De la lettre au cardinal, nous reproduisons juste le
commencement qui fait référence à son action pour la consécration du monde :
« Je sais que Votre Éminence me connaît car mon
directeur spirituel, le Père Pinho vous a parlé de moi lors qu’il a fallu
demander au Saint-Père de faire la demande de consécration du monde à Notre
Dame... »
Parmi les souvenirs chers à Alexandrina, nous avons
trouvé une clef qui a son histoire. Un jour un étranger fort élégant se
présenta à elle. nous ignorons ce qu’ils se racontèrent pendant le long
entretien : Alexandrina était très prudente lorsque quelqu’un lui confiait
quelque objet.
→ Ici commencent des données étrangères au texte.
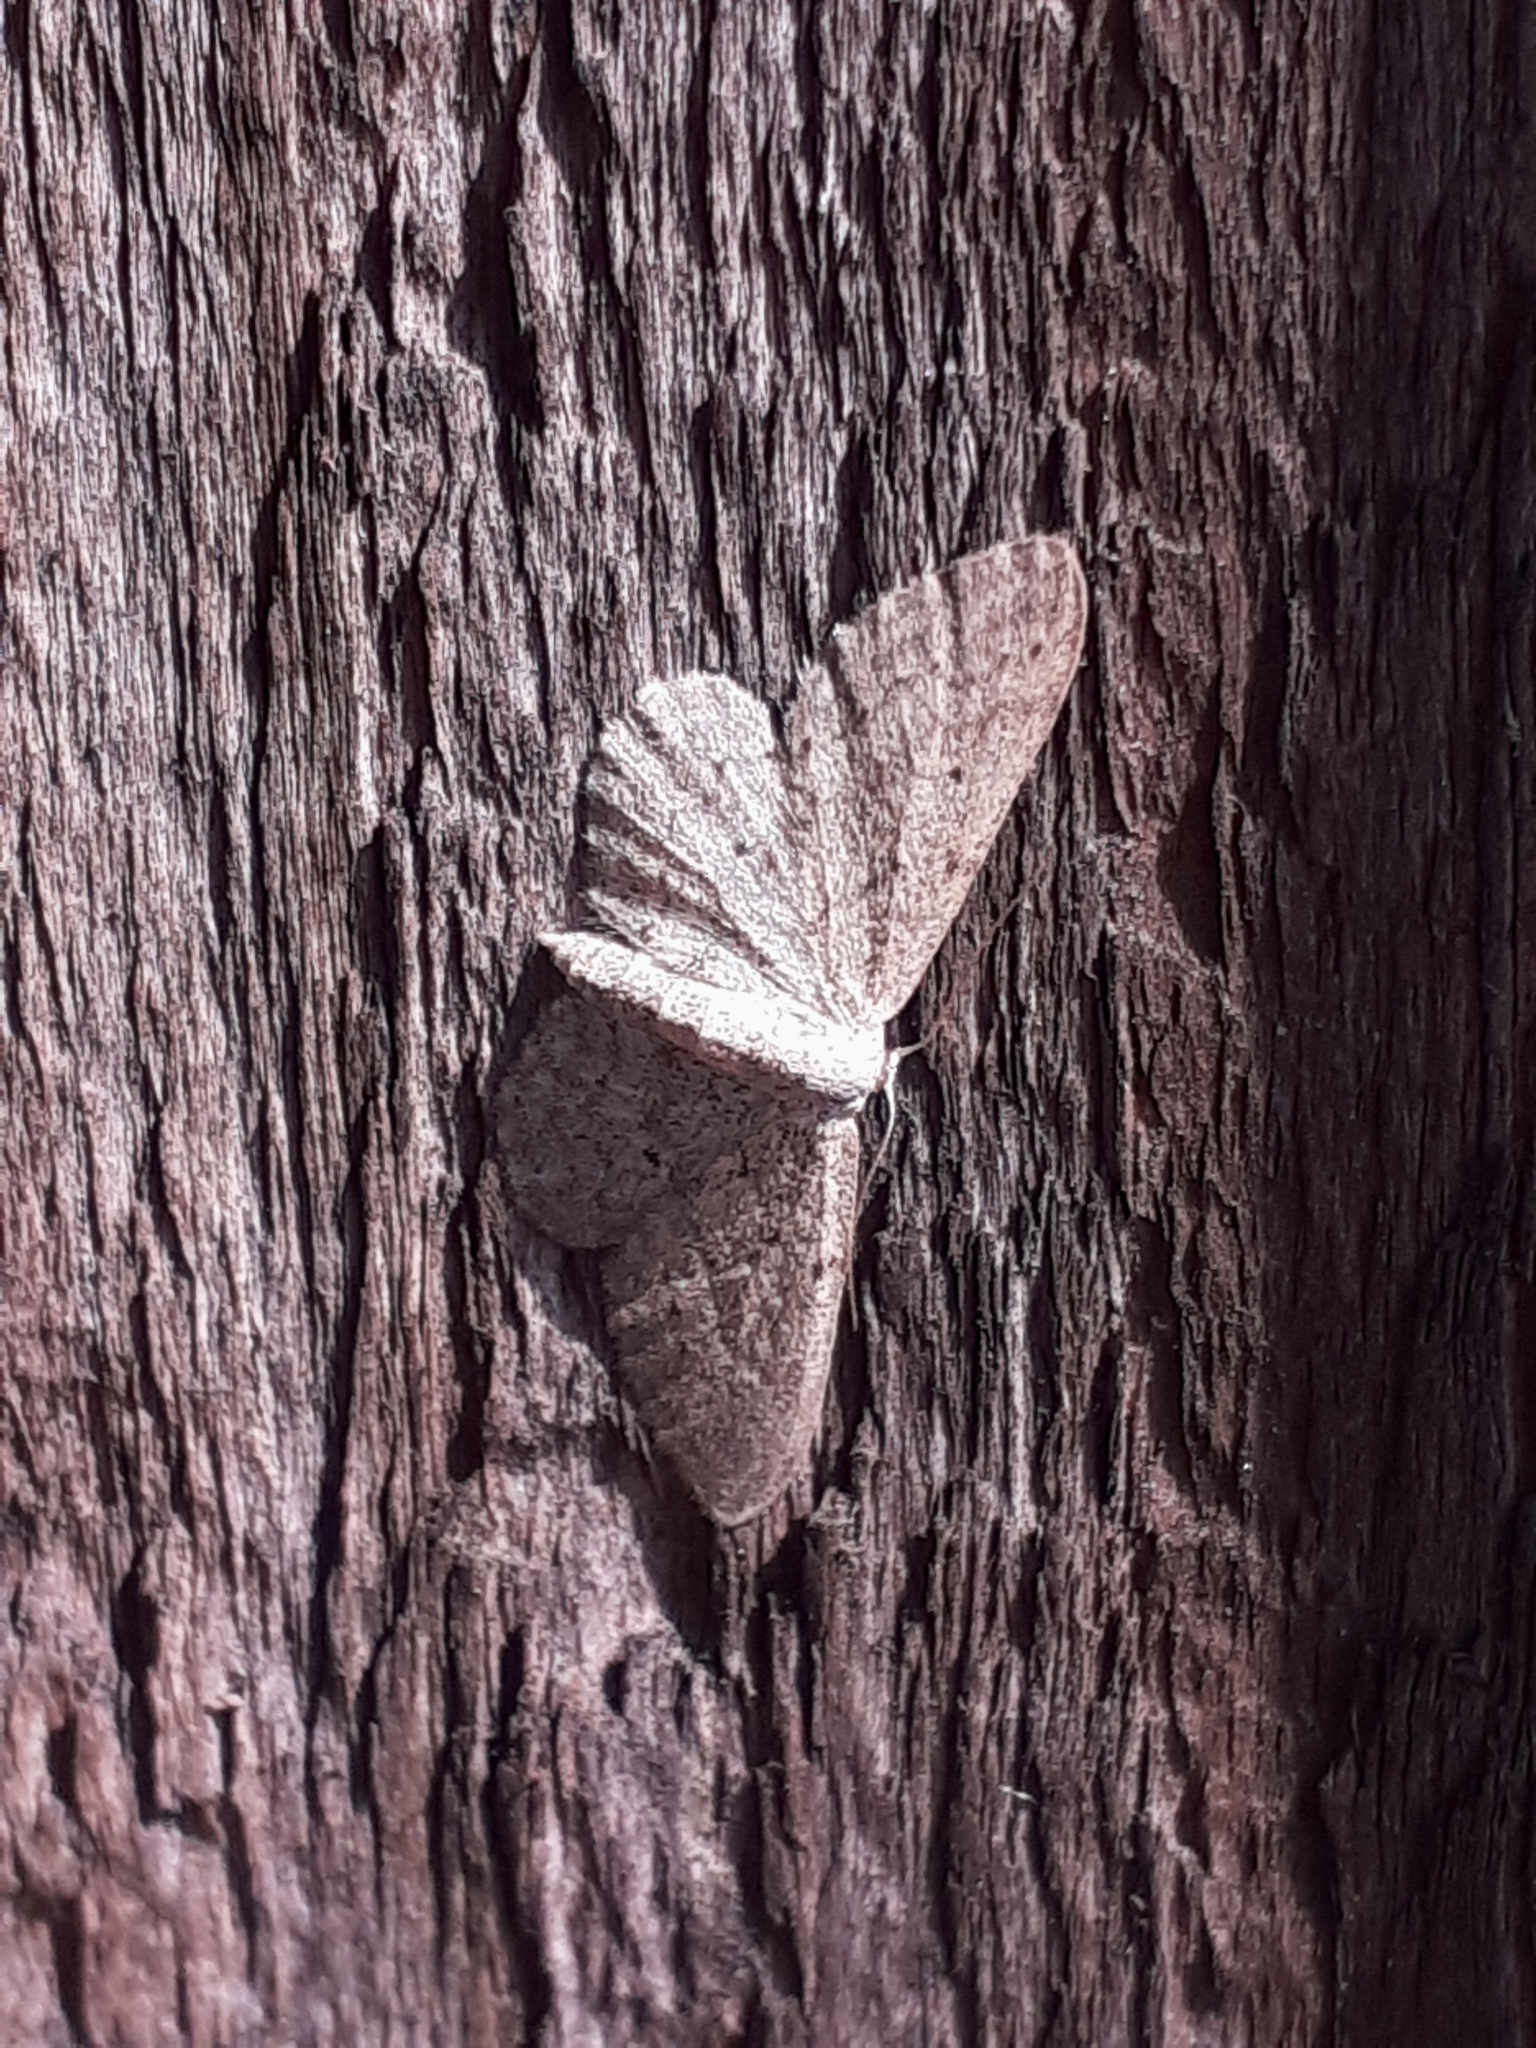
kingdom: Animalia
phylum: Arthropoda
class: Insecta
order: Lepidoptera
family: Geometridae
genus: Idaea
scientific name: Idaea seriata
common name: Small dusty wave
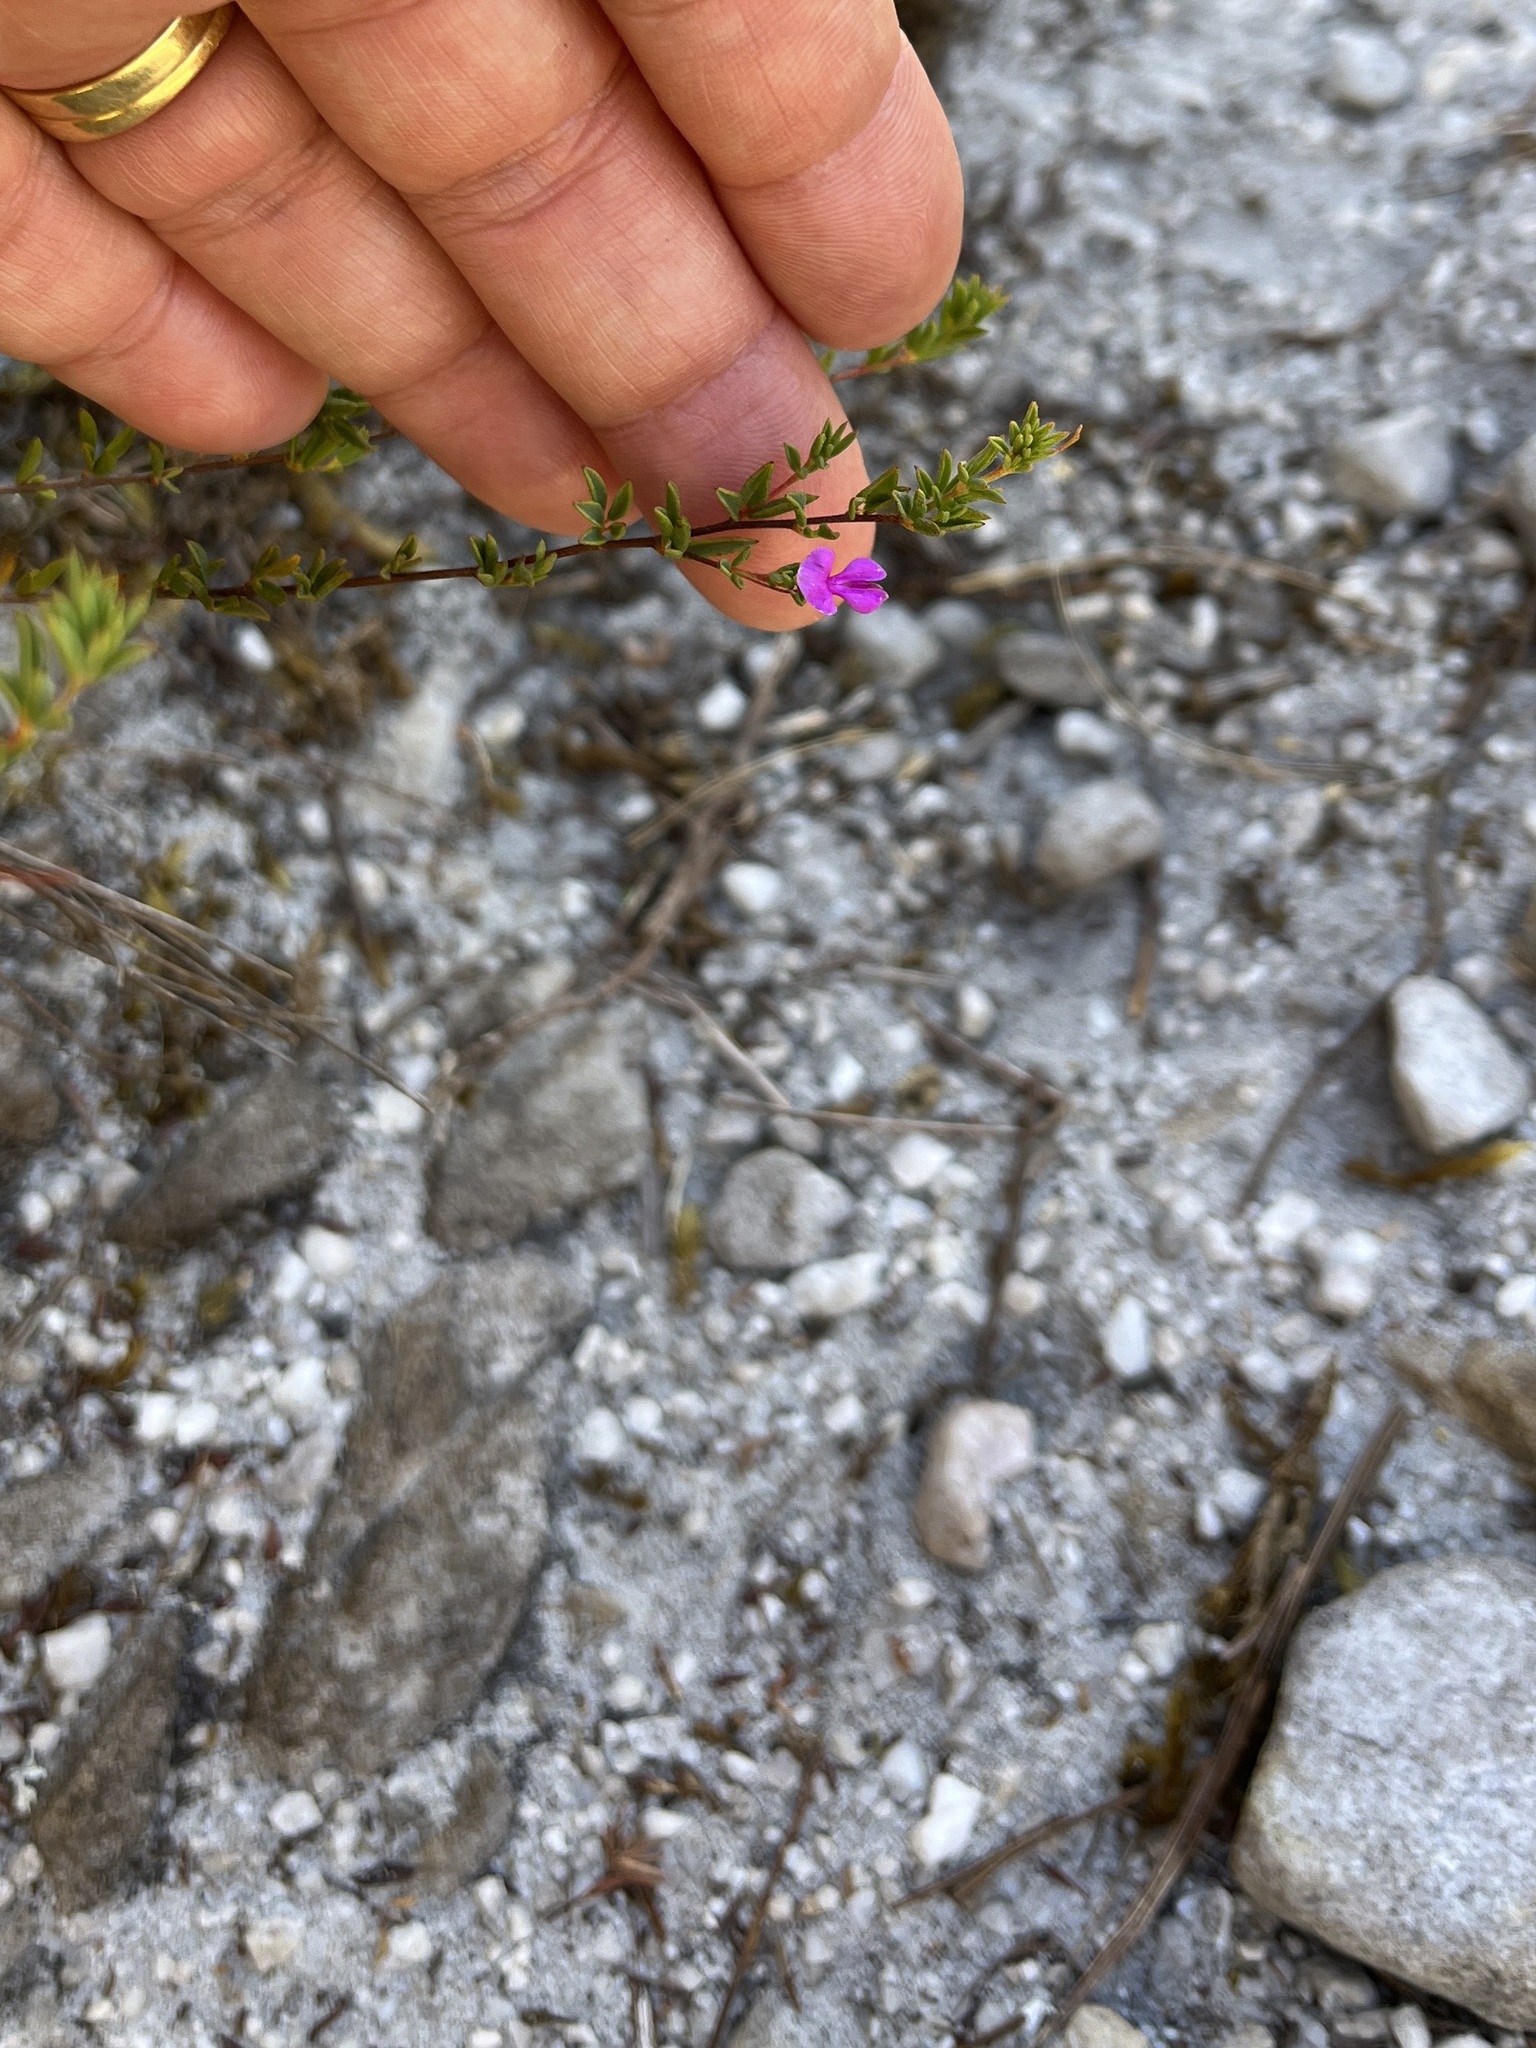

Nous savons simplement que cette personne menait une vie
dissolue, et comme preuve, elle montra à la malade la clef de la porte d’une
dame sa complice dans le péché. Sous les instances d’Alexandrina il lui
promit qu’en passant sur le pont de la rivière Est,
tout près du village,
il la jetterait à l’eau. La malade le fixa avec un regard d’acquiescement.
Mais elle ajouta aussitôt :
« D’ici au pont il y a tout de même une
certaine distance. Chemin faisant, la tentation à faire le mal peut vous
faire changer d’avis. Il serait bien mieux que vous me la confiiez. »
Cet homme accepta et posa la clef sur la table de chevet,
tout près du lit. Il sortit ensuite de la chambre le visage radieux et avec
des paroles de remerciement pour le soulagement qu’il ressentait dans son
cœur.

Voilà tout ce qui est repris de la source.